Friday, January 30, 2009

Writing is Hard: The Core of Advertising

Something else I need to get way more serious about learning is marketing. Our first try at Jesse James vs. Machine Gun Kelly was an example of that. Unless you read this blog or happen to love scouring the fine print in the back of the Previews catalog, you didn't know about it. No wonder it was under-ordered. I didn't even do everything that I know I'm supposed to do to promote a book.

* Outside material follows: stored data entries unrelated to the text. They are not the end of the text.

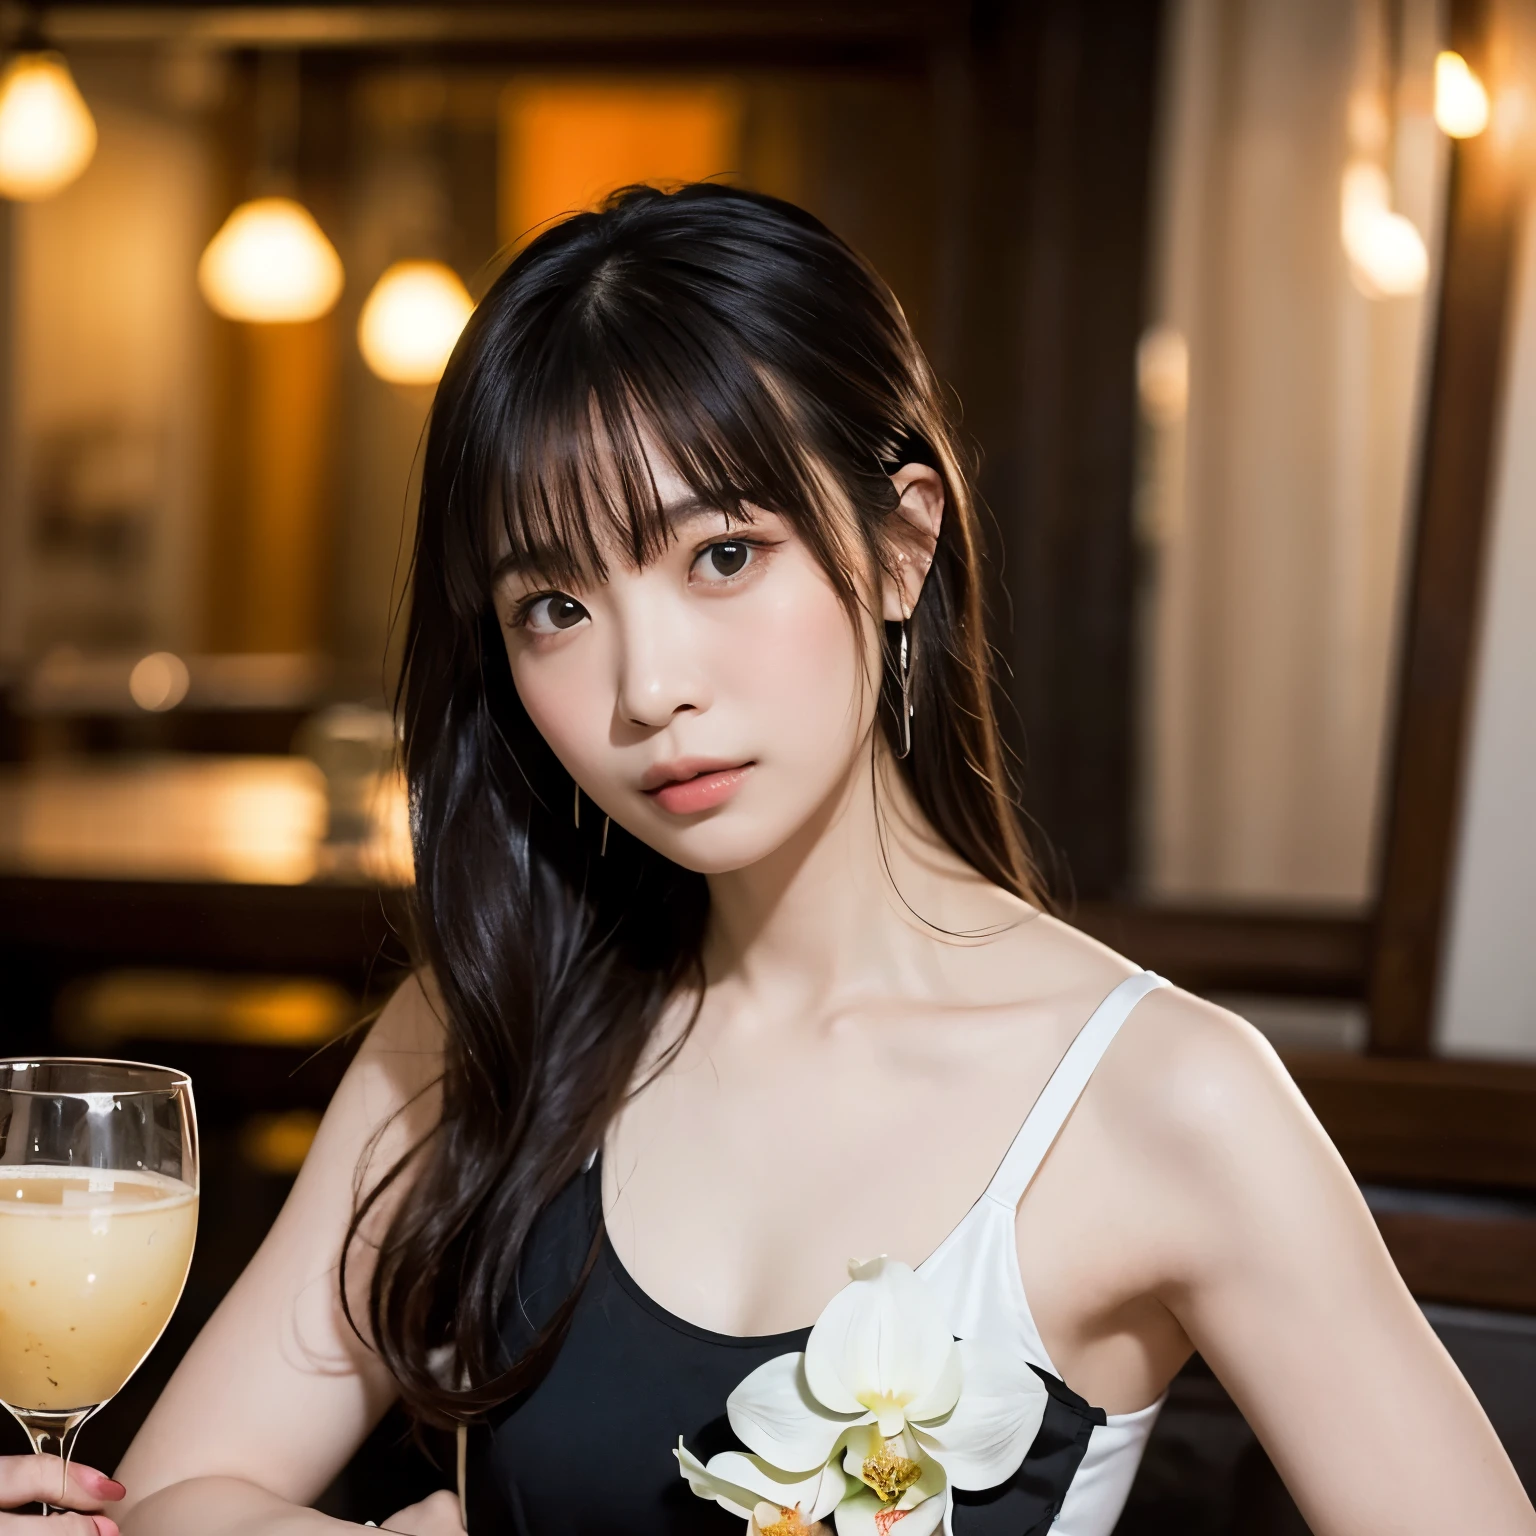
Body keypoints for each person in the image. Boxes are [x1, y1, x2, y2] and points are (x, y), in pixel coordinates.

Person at [6, 182, 1514, 1535]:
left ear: (901, 542)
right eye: (555, 605)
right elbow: (170, 1500)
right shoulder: (493, 1033)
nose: (646, 685)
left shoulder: (1163, 1102)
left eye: (723, 555)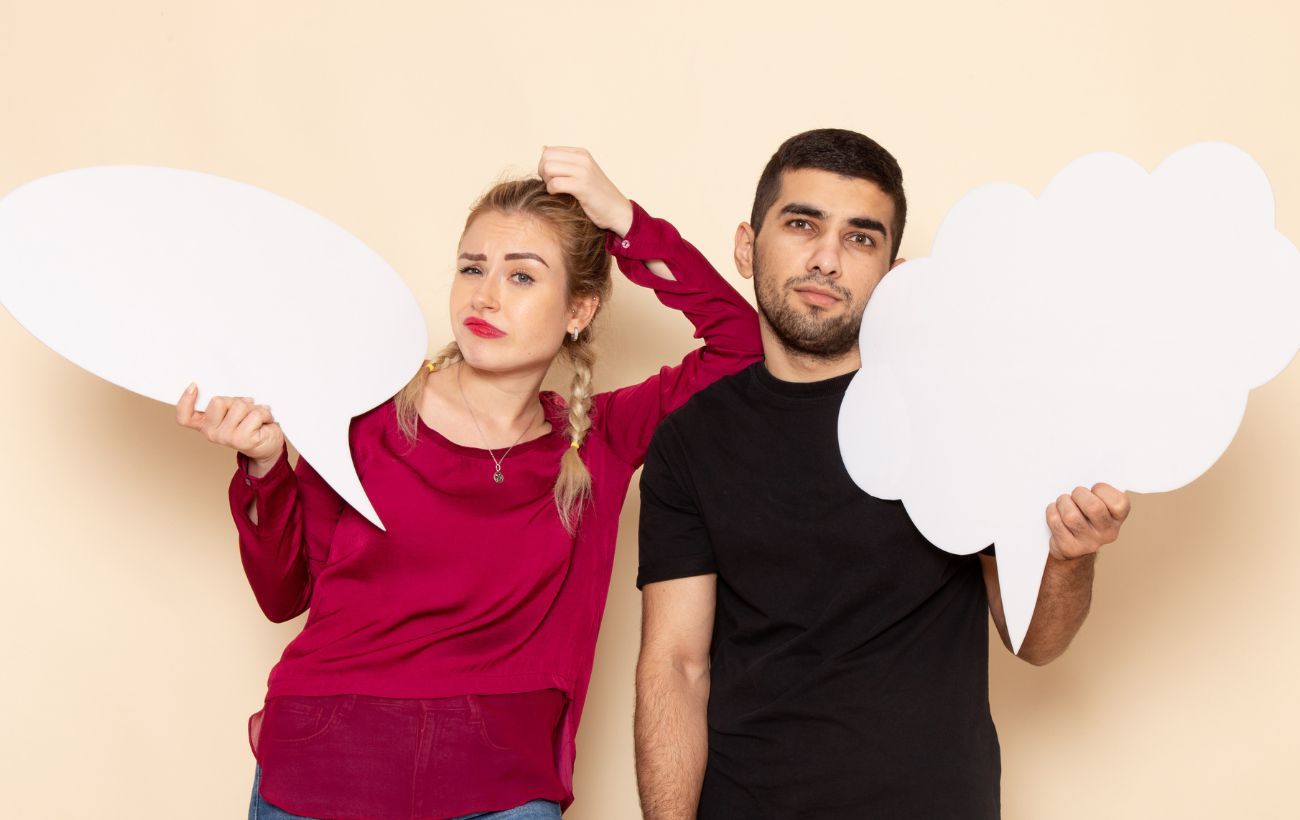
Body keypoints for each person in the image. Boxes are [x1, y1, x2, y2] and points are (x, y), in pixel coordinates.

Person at [175, 147, 762, 819]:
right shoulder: (365, 418)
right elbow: (283, 598)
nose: (485, 295)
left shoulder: (597, 439)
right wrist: (264, 466)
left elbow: (743, 349)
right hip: (327, 769)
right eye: (472, 267)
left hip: (501, 788)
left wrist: (627, 222)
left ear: (579, 309)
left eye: (522, 276)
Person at [633, 128, 1132, 819]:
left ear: (895, 275)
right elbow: (675, 667)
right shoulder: (690, 442)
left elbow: (1036, 642)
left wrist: (1071, 558)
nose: (826, 259)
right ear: (747, 246)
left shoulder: (961, 418)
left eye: (860, 238)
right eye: (802, 224)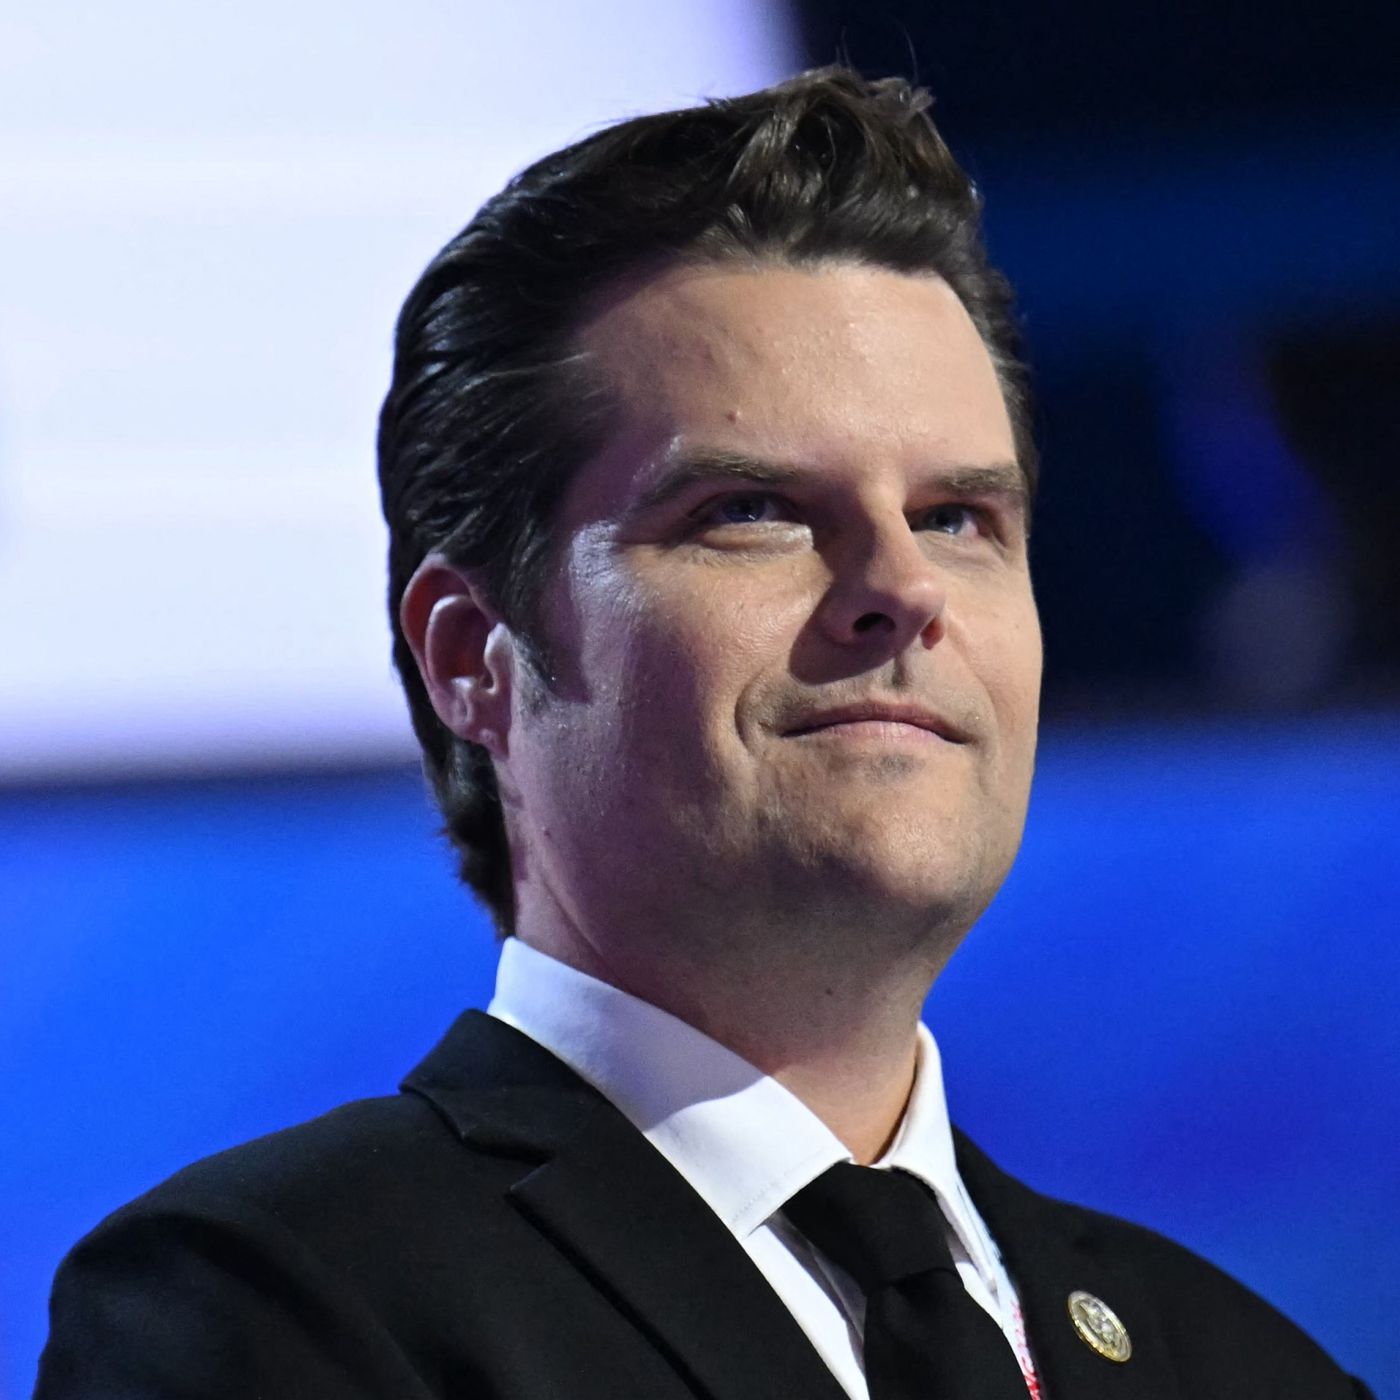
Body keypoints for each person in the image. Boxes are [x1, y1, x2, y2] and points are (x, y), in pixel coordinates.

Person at [35, 68, 1372, 1400]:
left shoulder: (1245, 1370)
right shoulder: (269, 1307)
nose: (903, 589)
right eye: (753, 512)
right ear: (471, 656)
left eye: (956, 518)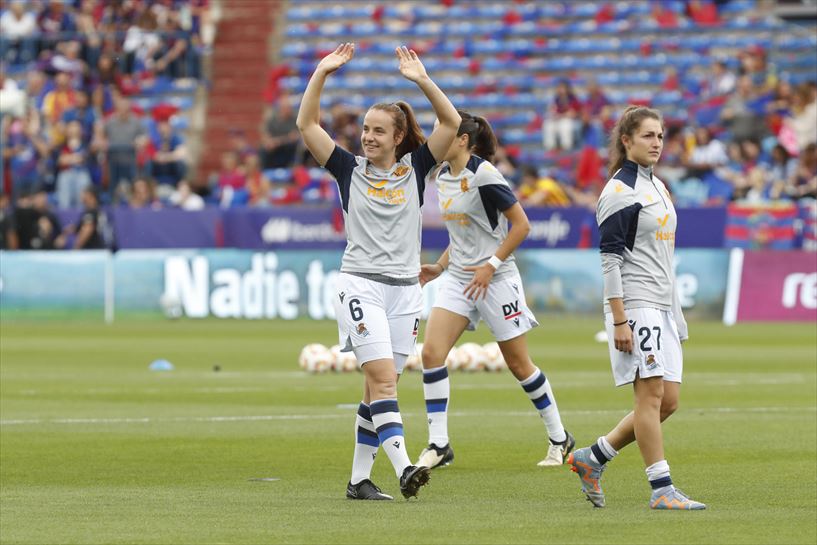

I really should take some classes in marketing, but until then, I'll keep on trying to learn from the wisdom of others. Like this post by Erica Friedman about the difficulties of advertising and promoting manga. I don't write manga, obviously, but the concepts apply to anything you're trying to sell.
The core of advertising is saturation. One of the tenets of advertising is that repetition is the key. The ad for XYZ car may annoy the heck out of you, when you see it on TV, hear it on radio, see it in a magazine and on billboards, but chances are, you'd recognize the car if I showed you a picture. Buying one ad won't make a difference. A company has to buy many, many ads to establish in our thick brains that a series is out.
Saturation as the core of advertising isn't her point at all, by the way. Her point is that even after you spend a ton of money saturating websites and print publications with your ads, no one's actually going to pay attention to them. Depressing, but true.

The alternative, however, isn't to not try to saturate. You still have to get the word out. How to do that effectively (both in terms of cost and results) is the hard part.